> YOUR GOAL
Give back only the lines from the one containing "country: DE" through the one containing "longitude: 13.5786", inclusive, with "city" renamed to "town" and nothing else altered.

> SUPPLIED DATA
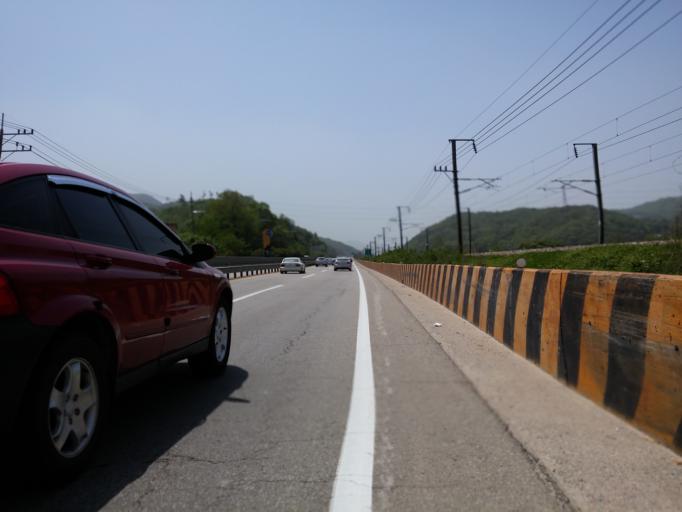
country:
---
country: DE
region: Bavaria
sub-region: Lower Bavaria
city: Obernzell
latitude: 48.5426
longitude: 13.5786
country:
...
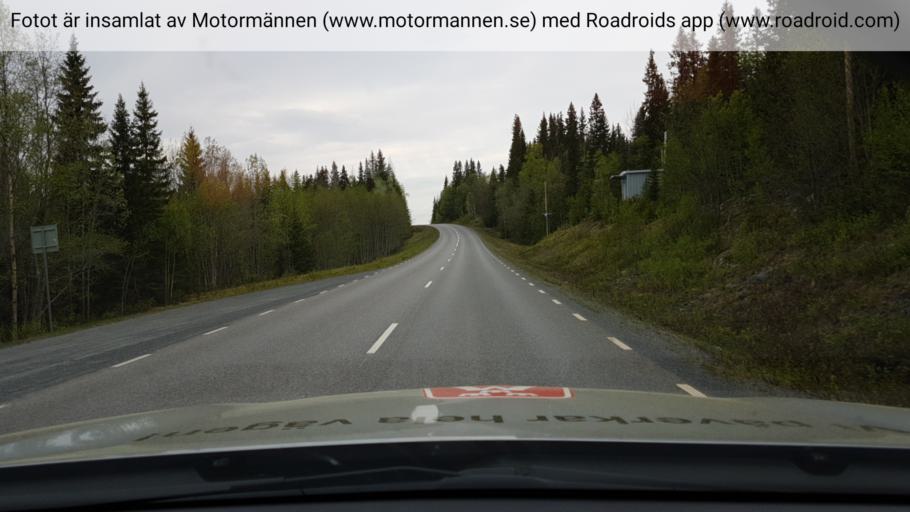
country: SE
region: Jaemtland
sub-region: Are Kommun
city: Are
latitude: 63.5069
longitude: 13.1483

> COMPLETED EXERCISE
country: DE
region: Bavaria
sub-region: Lower Bavaria
town: Obernzell
latitude: 48.5426
longitude: 13.5786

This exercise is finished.